Introduction: The management of irrigation areas aims to achieve an efficient use of resources for full user satisfaction.
Objectives: To propose a methodology for hydrosystemic management in which crop demand, irrigation planning in the allocation and distribution of water, as well as conduction capacity concur.
Methodology: A hydrosystemic management function was developed in which the variables of interest, consisting of six stages, concur and the “Santa Rosa” irrigation module of irrigation district 075, Sinaloa, Mexico, was evaluated. A maximum ten-day water demand requirement was estimated, with an established area of 22 518 ha and a maximum irrigation demand area of 13 548 ha.
Results: Irrigation distribution planning in the evaluated module requires a maximum flow of 27.18 m3∙s-1, being satisfied with the canal capacity (27.87 m3∙s-1), and a maximum ten-day volume of 11 million m3.

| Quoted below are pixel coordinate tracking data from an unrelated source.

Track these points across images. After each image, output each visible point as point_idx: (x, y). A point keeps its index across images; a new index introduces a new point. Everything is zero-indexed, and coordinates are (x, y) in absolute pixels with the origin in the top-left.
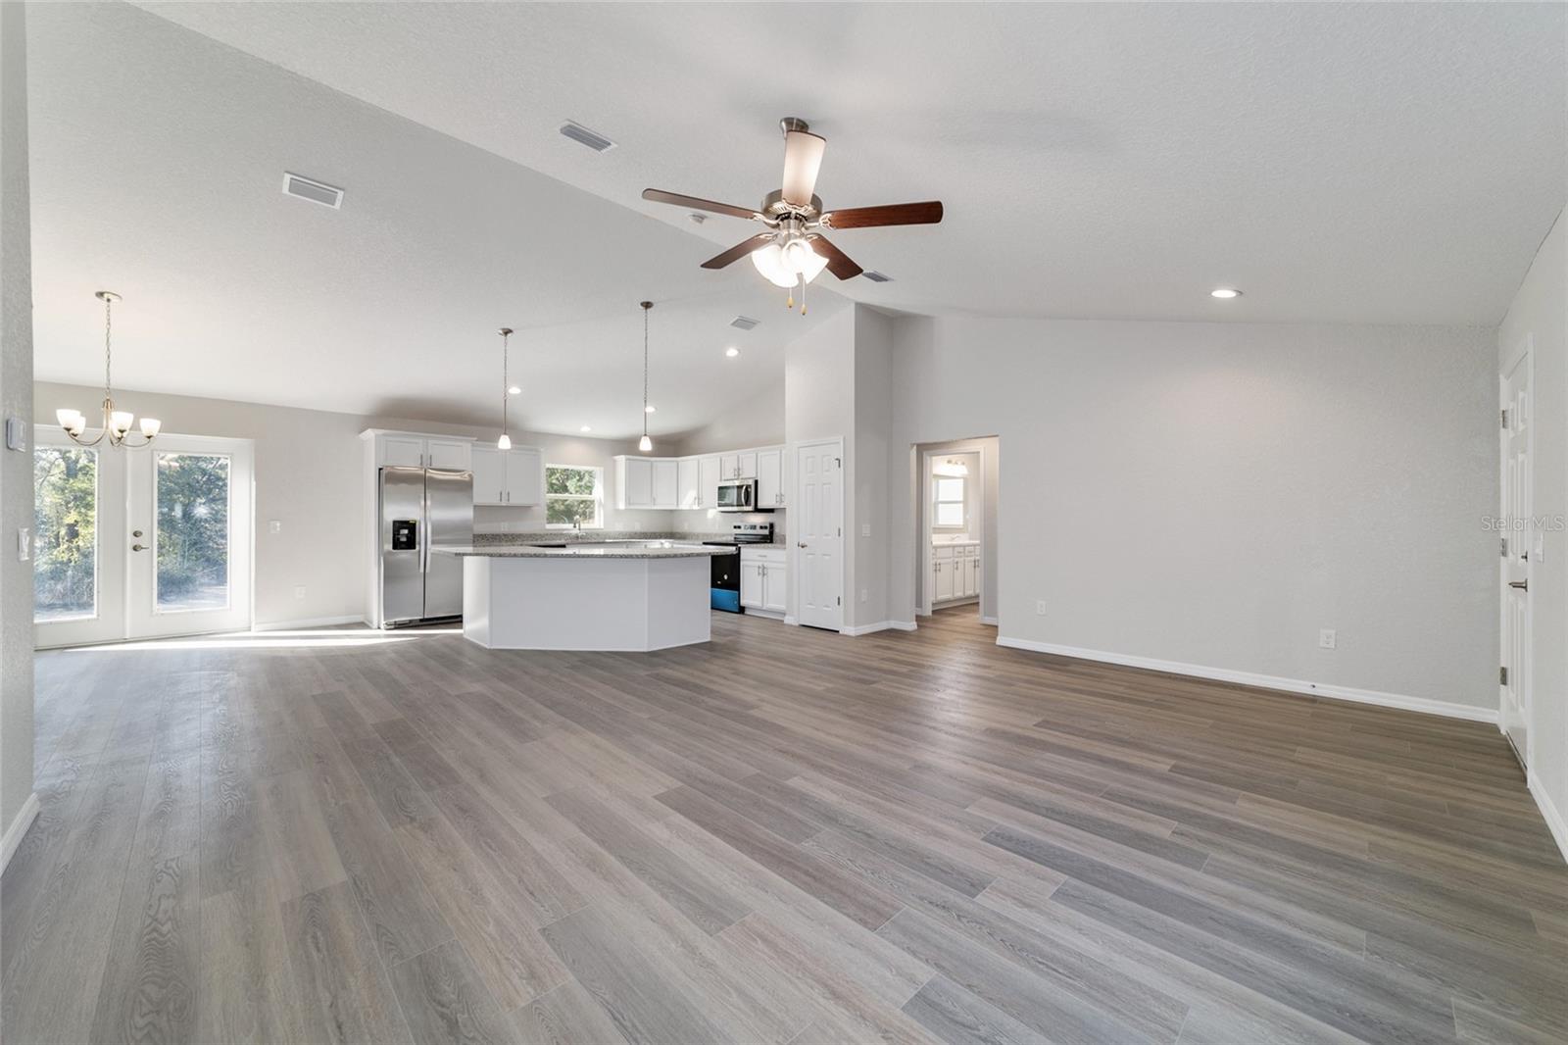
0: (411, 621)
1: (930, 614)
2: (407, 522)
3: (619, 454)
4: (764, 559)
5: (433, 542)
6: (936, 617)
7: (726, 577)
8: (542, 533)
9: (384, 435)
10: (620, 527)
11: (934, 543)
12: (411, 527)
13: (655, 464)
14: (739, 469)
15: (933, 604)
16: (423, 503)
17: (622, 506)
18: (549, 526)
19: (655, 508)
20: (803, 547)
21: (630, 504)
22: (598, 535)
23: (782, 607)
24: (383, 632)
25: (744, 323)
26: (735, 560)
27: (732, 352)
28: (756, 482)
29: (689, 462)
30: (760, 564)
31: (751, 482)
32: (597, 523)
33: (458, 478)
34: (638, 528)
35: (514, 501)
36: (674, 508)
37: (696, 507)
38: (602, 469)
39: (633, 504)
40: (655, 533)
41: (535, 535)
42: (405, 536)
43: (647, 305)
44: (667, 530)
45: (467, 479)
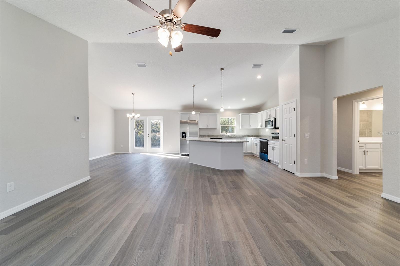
0: (186, 154)
1: (358, 173)
2: (185, 132)
3: (240, 113)
4: (274, 144)
5: (189, 137)
6: (361, 175)
7: (265, 150)
8: (219, 135)
9: (181, 113)
10: (241, 133)
11: (360, 142)
12: (185, 133)
13: (251, 115)
14: (271, 115)
15: (360, 169)
16: (187, 128)
17: (241, 128)
18: (221, 133)
19: (251, 128)
20: (284, 141)
21: (243, 127)
22: (235, 136)
23: (278, 161)
24: (180, 156)
25: (257, 66)
26: (267, 144)
27: (259, 77)
28: (275, 119)
29: (260, 113)
30: (273, 146)
31: (273, 119)
32: (235, 133)
33: (195, 122)
34: (247, 134)
35: (211, 127)
36: (257, 128)
37: (261, 128)
38: (236, 117)
39: (244, 127)
40: (253, 135)
41: (217, 135)
42: (184, 135)
43: (222, 69)
44: (257, 134)
45: (197, 122)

Study limitations: Only the controlled demand distribution method was used, since it is employed in irrigation districts in Mexico.
Originality: The variables of an irrigation area are analyzed and implemented together, which will facilitate the integrated operation of large agricultural hydrosystems.
Conclusions: The application of the proposed management instrument will facilitate water delivery according to the controlled demand distribution method in Mexico’s irrigation districts.